(EXERCISE DATA Opens)

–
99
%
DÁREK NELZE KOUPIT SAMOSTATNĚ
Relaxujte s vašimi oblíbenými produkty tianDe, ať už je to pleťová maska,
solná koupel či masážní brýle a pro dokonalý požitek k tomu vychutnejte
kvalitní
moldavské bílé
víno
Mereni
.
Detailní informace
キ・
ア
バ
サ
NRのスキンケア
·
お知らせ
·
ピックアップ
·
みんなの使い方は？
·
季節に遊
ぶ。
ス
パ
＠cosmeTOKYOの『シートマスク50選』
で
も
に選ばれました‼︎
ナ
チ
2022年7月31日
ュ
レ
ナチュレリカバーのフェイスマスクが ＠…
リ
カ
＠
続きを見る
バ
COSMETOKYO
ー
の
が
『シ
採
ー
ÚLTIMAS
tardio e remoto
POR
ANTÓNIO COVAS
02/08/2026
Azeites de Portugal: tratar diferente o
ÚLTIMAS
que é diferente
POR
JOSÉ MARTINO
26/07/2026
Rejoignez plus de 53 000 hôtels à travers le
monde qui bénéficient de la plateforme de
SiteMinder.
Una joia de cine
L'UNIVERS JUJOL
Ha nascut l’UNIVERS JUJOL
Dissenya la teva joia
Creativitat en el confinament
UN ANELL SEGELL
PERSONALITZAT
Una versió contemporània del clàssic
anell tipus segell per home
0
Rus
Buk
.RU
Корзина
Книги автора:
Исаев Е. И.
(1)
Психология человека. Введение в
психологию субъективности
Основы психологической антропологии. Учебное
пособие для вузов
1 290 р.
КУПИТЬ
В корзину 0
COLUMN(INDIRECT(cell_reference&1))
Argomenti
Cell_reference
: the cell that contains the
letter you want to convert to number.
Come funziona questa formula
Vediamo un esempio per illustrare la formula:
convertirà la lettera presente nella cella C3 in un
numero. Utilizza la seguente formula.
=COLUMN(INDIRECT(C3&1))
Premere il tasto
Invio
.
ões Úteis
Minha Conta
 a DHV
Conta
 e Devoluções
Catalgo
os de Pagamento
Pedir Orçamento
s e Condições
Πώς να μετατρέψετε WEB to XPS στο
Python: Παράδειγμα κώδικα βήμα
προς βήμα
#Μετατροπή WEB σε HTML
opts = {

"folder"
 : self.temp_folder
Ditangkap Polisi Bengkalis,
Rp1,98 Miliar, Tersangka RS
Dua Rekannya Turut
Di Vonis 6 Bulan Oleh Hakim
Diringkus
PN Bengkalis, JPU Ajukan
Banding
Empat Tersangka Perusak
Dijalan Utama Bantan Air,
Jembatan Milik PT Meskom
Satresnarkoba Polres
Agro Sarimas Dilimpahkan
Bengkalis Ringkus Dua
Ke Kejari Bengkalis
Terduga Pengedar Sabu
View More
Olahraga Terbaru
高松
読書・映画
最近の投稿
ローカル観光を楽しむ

(EXERCISE DATA Closes)

## TASK OBJECTIVE
All of the records must be retyped exactly as they are.

## TASK RESPONSE
–
99
%
DÁREK NELZE KOUPIT SAMOSTATNĚ
Relaxujte s vašimi oblíbenými produkty tianDe, ať už je to pleťová maska,
solná koupel či masážní brýle a pro dokonalý požitek k tomu vychutnejte
kvalitní
moldavské bílé
víno
Mereni
.
Detailní informace
キ・
ア
バ
サ
NRのスキンケア
·
お知らせ
·
ピックアップ
·
みんなの使い方は？
·
季節に遊
ぶ。
ス
パ
＠cosmeTOKYOの『シートマスク50選』
で
も
に選ばれました‼︎
ナ
チ
2022年7月31日
ュ
レ
ナチュレリカバーのフェイスマスクが ＠…
リ
カ
＠
続きを見る
バ
COSMETOKYO
ー
の
が
『シ
採
ー
ÚLTIMAS
tardio e remoto
POR
ANTÓNIO COVAS
02/08/2026
Azeites de Portugal: tratar diferente o
ÚLTIMAS
que é diferente
POR
JOSÉ MARTINO
26/07/2026
Rejoignez plus de 53 000 hôtels à travers le
monde qui bénéficient de la plateforme de
SiteMinder.
Una joia de cine
L'UNIVERS JUJOL
Ha nascut l’UNIVERS JUJOL
Dissenya la teva joia
Creativitat en el confinament
UN ANELL SEGELL
PERSONALITZAT
Una versió contemporània del clàssic
anell tipus segell per home
0
Rus
Buk
.RU
Корзина
Книги автора:
Исаев Е. И.
(1)
Психология человека. Введение в
психологию субъективности
Основы психологической антропологии. Учебное
пособие для вузов
1 290 р.
КУПИТЬ
В корзину 0
COLUMN(INDIRECT(cell_reference&1))
Argomenti
Cell_reference
: the cell that contains the
letter you want to convert to number.
Come funziona questa formula
Vediamo un esempio per illustrare la formula:
convertirà la lettera presente nella cella C3 in un
numero. Utilizza la seguente formula.
=COLUMN(INDIRECT(C3&1))
Premere il tasto
Invio
.
ões Úteis
Minha Conta
 a DHV
Conta
 e Devoluções
Catalgo
os de Pagamento
Pedir Orçamento
s e Condições
Πώς να μετατρέψετε WEB to XPS στο
Python: Παράδειγμα κώδικα βήμα
προς βήμα
#Μετατροπή WEB σε HTML
opts = {

"folder"
 : self.temp_folder
Ditangkap Polisi Bengkalis,
Rp1,98 Miliar, Tersangka RS
Dua Rekannya Turut
Di Vonis 6 Bulan Oleh Hakim
Diringkus
PN Bengkalis, JPU Ajukan
Banding
Empat Tersangka Perusak
Dijalan Utama Bantan Air,
Jembatan Milik PT Meskom
Satresnarkoba Polres
Agro Sarimas Dilimpahkan
Bengkalis Ringkus Dua
Ke Kejari Bengkalis
Terduga Pengedar Sabu
View More
Olahraga Terbaru
高松
読書・映画
最近の投稿
ローカル観光を楽しむ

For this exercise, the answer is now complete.